Communities need to be “bribed” to accept more windfarms in the countryside, a Conservative MP has said.
Tim Yeo, chair of the Commons energy and climate change select committee, said onshore windfarms needed to be encouraged, after it was revealed that the government wants to slash subsidies.
“We do have to work harder to find places where wind turbines are acceptable and be more creative about sharing the benefits with locals,” Yeo said. “Frankly, we need to bribe them.”
The Observer revealed on Sunday that the Treasury wants cuts of 25% in subsidies given to onshore turbines, a move critics derided as pandering to the 100 Conservative MPs who demanded cuts from David Cameron in February.
The MPs’ position has been backed by Lincolnshire county council, which wants to ban wind turbines from being built within 10km of any settlement of 10 or more houses. The council’s leader, Martin Hill, told the BBC’s Today programme: “We’re not going to say we aren’t going to have any more windfarms. But I don’t think we want the whole county to be covered by a forest of them.”

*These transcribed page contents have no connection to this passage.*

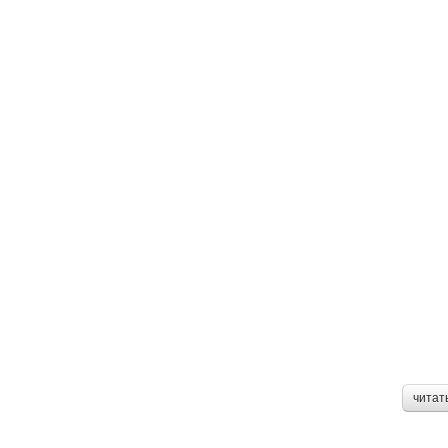
читат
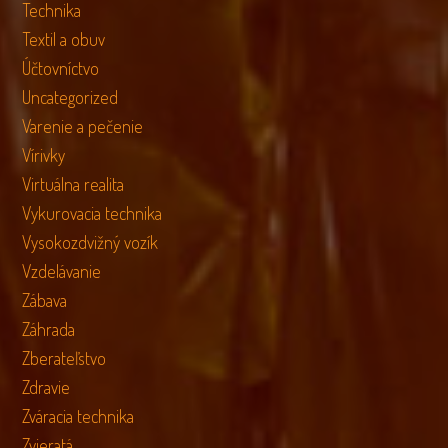
Technika
Textil a obuv
Účtovníctvo
Uncategorized
Varenie a pečenie
Vírivky
Virtuálna realita
Vykurovacia technika
Vysokozdvižný vozík
Vzdelávanie
Zábava
Záhrada
Zberateľstvo
Zdravie
Zváracia technika
Zvieratá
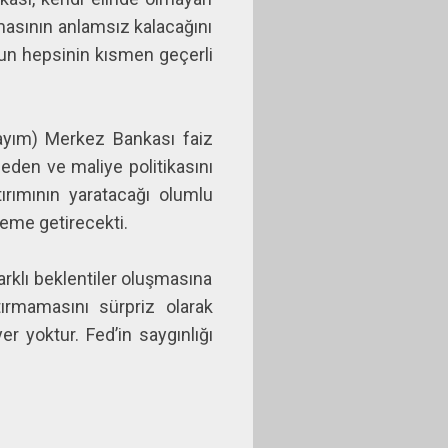
amasının anlamsız kalacağını
mun hepsinin kısmen geçerli
ayım) Merkez Bankası faiz
eden ve maliye politikasını
rımının yaratacağı olumlu
deme getirecekti.
arklı beklentiler oluşmasına
rmamasını sürpriz olarak
r yoktur. Fed’in saygınlığı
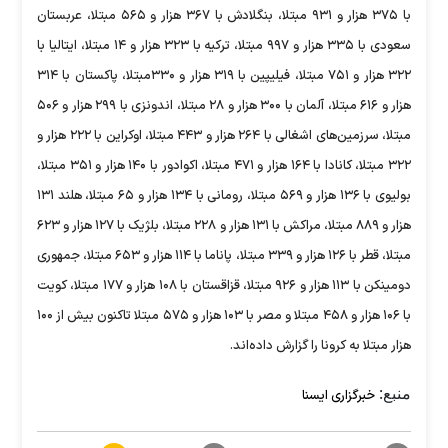
با ۳۷۵ هزار و ۹۳۱ مبتلا، بنگلادش با ۳۶۷ هزار و ۵۶۵ مبتلا، عربستان
سعودی با ۳۳۵ هزار و ۹۹۷ مبتلا، ترکیه با ۳۲۳ هزار و ۱۴ مبتلا، ایتالیا با
۳۲۲ هزار و ۷۵۱ مبتلا، فیلیپین با ۳۱۹ هزار و ۳۳۰مبتلا، پاکستان با ۳۱۴
هزار و ۶۱۶ مبتلا، آلمان با ۳۰۰ هزار و ۲۸ مبتلا، اندونزی با ۲۹۹ هزار و ۵۰۶
مبتلا، سرزمین‌های اشغالی با ۲۶۴ هزار و ۴۴۳ مبتلا، اوکراین با ۲۲۲ هزار و
۳۲۲ مبتلا، کانادا با ۱۶۴ هزار و ۴۷۱ مبتلا، اکوادور با ۱۴۰ هزار و ۳۵۱ مبتلا،
بولیوی با ۱۳۶ هزار و ۵۶۹ مبتلا، رومانی با ۱۳۴ هزار و ۶۵ مبتلا، هلند ۱۳۱
هزار و ۸۸۹ مبتلا، مراکش با ۱۳۱ هزار و ۲۲۸ مبتلا، بلژیک با ۱۲۷ هزار و ۶۲۳
مبتلا، قطر با ۱۲۶ هزار و ۳۳۹ مبتلا، پاناما با ۱۱۴ هزار و ۶۵۳ مبتلا، جمهوری
دومینکن با ۱۱۳ هزار و ۹۲۶ مبتلا، قزاقستان با ۱۰۸ هزار و ۱۷۷ مبتلا، کویت
با ۱۰۶ هزار و ۴۵۸ مبتلا و مصر با ۱۰۳ هزار و ۵۷۵ مبتلا تاکنون بیش از ۱۰۰
هزار مبتلا به کرونا را گزارش داده‌اند.
منبع:
خبرگزاری ایسنا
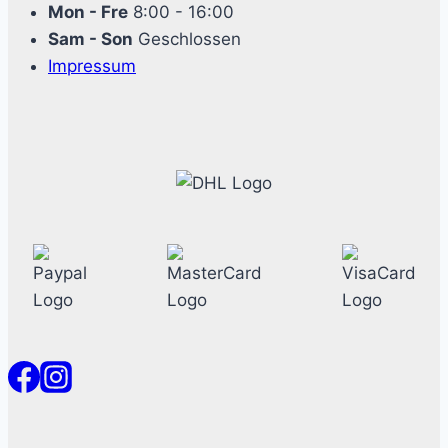
Mon - Fre
8:00 - 16:00
Sam - Son
Geschlossen
Impressum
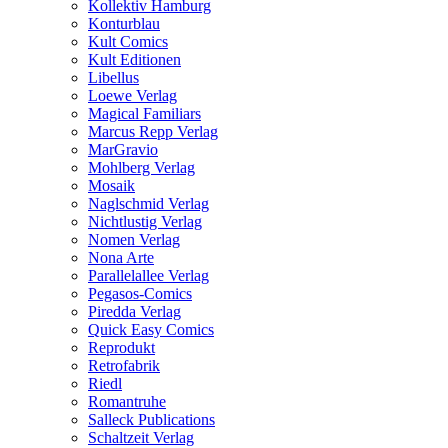
Kollektiv Hamburg
Konturblau
Kult Comics
Kult Editionen
Libellus
Loewe Verlag
Magical Familiars
Marcus Repp Verlag
MarGravio
Mohlberg Verlag
Mosaik
Naglschmid Verlag
Nichtlustig Verlag
Nomen Verlag
Nona Arte
Parallelallee Verlag
Pegasos-Comics
Piredda Verlag
Quick Easy Comics
Reprodukt
Retrofabrik
Riedl
Romantruhe
Salleck Publications
Schaltzeit Verlag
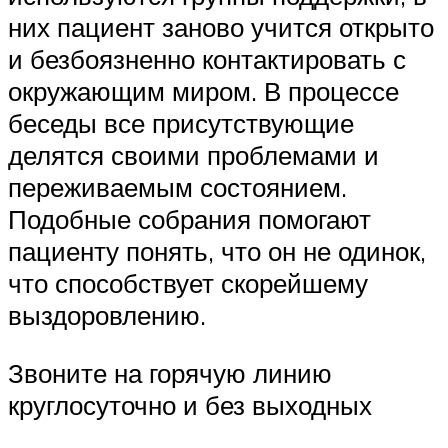
них пациент заново учится открыто
и безбоязненно контактировать с
окружающим миром. В процессе
беседы все присутствующие
делятся своими проблемами и
переживаемым состоянием.
Подобные собрания помогают
пациенту понять, что он не одинок,
что способствует скорейшему
выздоровлению.
Звоните на горячую линию
круглосуточно и без выходных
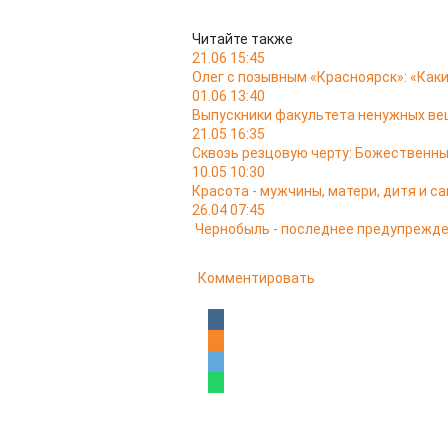
Читайте также
21.06 15:45
Олег с позывным «Красноярск»: «Как
01.06 13:40
Выпускники факультета ненужных в
21.05 16:35
Сквозь резцовую черту: Божественн
10.05 10:30
Красота - мужчины, матери, дитя и с
26.04 07:45
Чернобыль - последнее предупрежд
Комментировать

Yeo said cutting financial support for windfarms and making them harder to erect did not make economic sense. “The cost of onshore wind is about half that of offshore wind,” he said. “If you want to cut down the cost, slow down the rate of offshore wind development, not onshore.”
Yeo said new nuclear power stations, which he supports, would take a long time to build. “We can decarbonise now, or much more expensively in the 2020s. Onshore wind is a quick and fairly easy win.”
Subsidies for renewable energy, which the government sees as essential to tackling global warming and securing a sustainable energy supply, are added to home energy bills. These have soared in recent years, mainly due to rises in the global gas prices. Yeo said: “If we shut down all the onshore wind in the country, families would save just £6 a year.”
A poll for the Independent shows that two-thirds of people in the UK believe more wind turbines is an acceptable price to pay for more green energy. The findings back those of a poll for the Guardian in March, in which 60% of people said they would support new windfarms in their area, compared with 20% for a coal-fired power station and 24% for a new nuclear power station. The Guardian poll also showed the debate had polarised since 2010, with the number of people strongly opposed to windfarms tripling to 21%.
Less than 10% of renewable energy in the UK is owned by individuals or communities, compared with over 65% in Germany, where four times as much clean power is produced. Rainer Hinrichs-Rahwles, head of Germany’s renewable energy federation, said: “The UK system excluded those people who would have to see the turbines from their financial benefits.”